§ PROBLEM REQUIREMENTS
Reproduce every line of the listing below character for character, with nothing added, dropped, or changed.
BEGIN RECORDS FOR THE EXERCISE
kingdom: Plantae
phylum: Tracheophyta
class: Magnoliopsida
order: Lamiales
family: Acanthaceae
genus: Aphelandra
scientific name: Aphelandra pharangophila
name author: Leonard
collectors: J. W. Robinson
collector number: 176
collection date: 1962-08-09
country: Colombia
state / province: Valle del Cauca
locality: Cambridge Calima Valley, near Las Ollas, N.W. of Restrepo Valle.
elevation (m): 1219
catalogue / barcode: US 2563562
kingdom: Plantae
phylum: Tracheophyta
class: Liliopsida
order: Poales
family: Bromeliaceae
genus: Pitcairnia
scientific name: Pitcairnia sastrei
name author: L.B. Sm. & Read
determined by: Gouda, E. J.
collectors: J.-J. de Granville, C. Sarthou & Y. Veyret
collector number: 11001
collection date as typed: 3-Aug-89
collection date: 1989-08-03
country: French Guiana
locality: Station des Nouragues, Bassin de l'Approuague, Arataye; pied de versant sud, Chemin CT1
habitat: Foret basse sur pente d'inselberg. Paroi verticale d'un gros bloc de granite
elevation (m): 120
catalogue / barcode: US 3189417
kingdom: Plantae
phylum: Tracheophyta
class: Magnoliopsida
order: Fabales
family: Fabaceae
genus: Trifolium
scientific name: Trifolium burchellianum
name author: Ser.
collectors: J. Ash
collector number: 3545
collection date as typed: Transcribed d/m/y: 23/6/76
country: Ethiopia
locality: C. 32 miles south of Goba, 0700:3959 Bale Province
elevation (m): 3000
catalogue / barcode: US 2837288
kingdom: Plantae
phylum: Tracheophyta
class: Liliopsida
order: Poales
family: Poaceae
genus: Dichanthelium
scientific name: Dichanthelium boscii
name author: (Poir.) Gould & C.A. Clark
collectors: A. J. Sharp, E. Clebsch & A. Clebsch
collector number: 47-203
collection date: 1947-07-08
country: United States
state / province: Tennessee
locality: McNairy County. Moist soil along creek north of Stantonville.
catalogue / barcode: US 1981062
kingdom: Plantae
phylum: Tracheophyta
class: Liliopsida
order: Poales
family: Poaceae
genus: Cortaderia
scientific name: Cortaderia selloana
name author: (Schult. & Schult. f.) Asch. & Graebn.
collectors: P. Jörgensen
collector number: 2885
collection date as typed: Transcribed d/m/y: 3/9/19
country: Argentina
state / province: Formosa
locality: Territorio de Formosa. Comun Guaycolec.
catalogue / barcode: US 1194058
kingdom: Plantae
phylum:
END RECORDS FOR THE EXERCISE
§ ANSWER FOR THIS EXERCISE
kingdom: Plantae
phylum: Tracheophyta
class: Magnoliopsida
order: Lamiales
family: Acanthaceae
genus: Aphelandra
scientific name: Aphelandra pharangophila
name author: Leonard
collectors: J. W. Robinson
collector number: 176
collection date: 1962-08-09
country: Colombia
state / province: Valle del Cauca
locality: Cambridge Calima Valley, near Las Ollas, N.W. of Restrepo Valle.
elevation (m): 1219
catalogue / barcode: US 2563562
kingdom: Plantae
phylum: Tracheophyta
class: Liliopsida
order: Poales
family: Bromeliaceae
genus: Pitcairnia
scientific name: Pitcairnia sastrei
name author: L.B. Sm. & Read
determined by: Gouda, E. J.
collectors: J.-J. de Granville, C. Sarthou & Y. Veyret
collector number: 11001
collection date as typed: 3-Aug-89
collection date: 1989-08-03
country: French Guiana
locality: Station des Nouragues, Bassin de l'Approuague, Arataye; pied de versant sud, Chemin CT1
habitat: Foret basse sur pente d'inselberg. Paroi verticale d'un gros bloc de granite
elevation (m): 120
catalogue / barcode: US 3189417
kingdom: Plantae
phylum: Tracheophyta
class: Magnoliopsida
order: Fabales
family: Fabaceae
genus: Trifolium
scientific name: Trifolium burchellianum
name author: Ser.
collectors: J. Ash
collector number: 3545
collection date as typed: Transcribed d/m/y: 23/6/76
country: Ethiopia
locality: C. 32 miles south of Goba, 0700:3959 Bale Province
elevation (m): 3000
catalogue / barcode: US 2837288
kingdom: Plantae
phylum: Tracheophyta
class: Liliopsida
order: Poales
family: Poaceae
genus: Dichanthelium
scientific name: Dichanthelium boscii
name author: (Poir.) Gould & C.A. Clark
collectors: A. J. Sharp, E. Clebsch & A. Clebsch
collector number: 47-203
collection date: 1947-07-08
country: United States
state / province: Tennessee
locality: McNairy County. Moist soil along creek north of Stantonville.
catalogue / barcode: US 1981062
kingdom: Plantae
phylum: Tracheophyta
class: Liliopsida
order: Poales
family: Poaceae
genus: Cortaderia
scientific name: Cortaderia selloana
name author: (Schult. & Schult. f.) Asch. & Graebn.
collectors: P. Jörgensen
collector number: 2885
collection date as typed: Transcribed d/m/y: 3/9/19
country: Argentina
state / province: Formosa
locality: Territorio de Formosa. Comun Guaycolec.
catalogue / barcode: US 1194058
kingdom: Plantae
phylum:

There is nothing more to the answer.